Mais, demandera-t-on peut-être, pourquoi devaient-ils mettre cet homme sous garde? Parce que, bien que le commandement fût explicite, la violation n’en ayant pas été prévue, aucune peine n’avait encore été prononcée. Pour parler à la manière des hommes, l'Éternel ne s’était pas attendu à une folie telle que la profanation de son repos de la part de l’homme. Il n’y avait, par conséquent, pas formellement pourvu. Nous n’avons pas besoin de dire que Dieu connaît la fin des choses, dès le commencement; mais, dans cette affaire, il avait laissé à dessein le cas indécis jusqu’à ce qu’une occasion se présentât. Hélas! elle arriva bientôt, car l’homme est capable de tout. Il n’a pas à cœur le repos de Dieu. Allumer du feu en un jour de sabbat n’était pas seulement une infraction positive à la loi; un tel acte manifestait le plus complet éloignement de la pensée du Législateur, puisqu’il introduisait, dans le jour du repos, ce qui était le symbole le plus frappant du jugement. Le feu est l’emblème du jugement, et comme tel il n’était nullement en rapport avec le repos du sabbat. Il ne restait donc plus qu’à appliquer le jugement à celui qui avait violé le sabbat, car «ce que l’homme sème, il le moissonnera aussi».

«Et l’Éternel parla à Moïse, disant: Parle aux fils d’Israël, et dis-leur qu’ils se fassent, en leurs générations, une houppe aux coins de leurs vêtements, et qu’ils mettent à la houppe du coin un cordon de bleu. Et elle sera pour vous une houppe; et vous la verrez, et il vous souviendra de tous les commandements de l’Éternel, afin que vous les fassiez, et que vous ne recherchiez pas les pensées de votre cœur, ni les désirs de vos yeux, après lesquels vous vous prostituez; afin que vous vous souveniez de tous mes commandements, et que vous les fassiez, et que vous soyez saints, consacrés à votre Dieu. Moi, je suis l’Éternel, votre Dieu, qui vous ai fait sortir du pays d’Égypte pour être votre Dieu. Moi, je suis l’Éternel, votre Dieu.» (Vers. 37-41.)

Le Dieu d’Israël voulait tenir son peuple dans une continuelle souvenance de ses saints commandements.

De là cette magnifique institution du «cordon de bleu» ordonné pour être un mémorial céleste, attaché aux pans mêmes de leurs vêtements, afin que la parole de Dieu pût toujours être remise en mémoire dans leurs pensées et dans leurs cœurs. Toutes les fois qu’un Israélite portait les yeux sur ce cordon de bleu, il devait penser à l'Éternel et montrer une sincère obéissance à tous ses statuts.

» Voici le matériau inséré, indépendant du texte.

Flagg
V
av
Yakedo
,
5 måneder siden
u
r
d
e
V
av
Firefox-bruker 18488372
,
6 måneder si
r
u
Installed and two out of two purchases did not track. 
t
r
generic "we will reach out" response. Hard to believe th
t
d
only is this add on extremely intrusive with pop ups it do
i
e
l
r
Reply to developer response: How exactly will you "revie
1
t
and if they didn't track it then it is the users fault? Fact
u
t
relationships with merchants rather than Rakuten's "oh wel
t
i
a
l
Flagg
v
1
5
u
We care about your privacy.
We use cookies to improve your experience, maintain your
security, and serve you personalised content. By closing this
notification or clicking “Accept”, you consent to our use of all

Tel était le grand but pratique du «cordon de bleu». Mais quand nous nous reportons au verset 5 du chapitre 23 de Matthieu, nous voyons le triste usage que l’homme avait fait de cette institution divine. «Et ils font toutes leurs œuvres pour être vus des hommes; car ils élargissent leurs phylactères et donnent plus de largeur aux franges de leurs vêtements.» Ainsi la chose même qui avait été établie pour les amener à se rappeler l'Éternel, et à montrer une humble obéissance à sa précieuse Parole, ils s’en servirent pour se glorifier eux-mêmes, dans leur orgueil religieux. «Ils font toutes leurs œuvres pour être vus des hommes.» Pensons-y sérieusement. Prenons garde de changer le mémorial céleste en un insigne terrestre, et de tirer de ce qui devait nous conduire à une humble obéissance une occasion de nous glorifier nous-mêmes.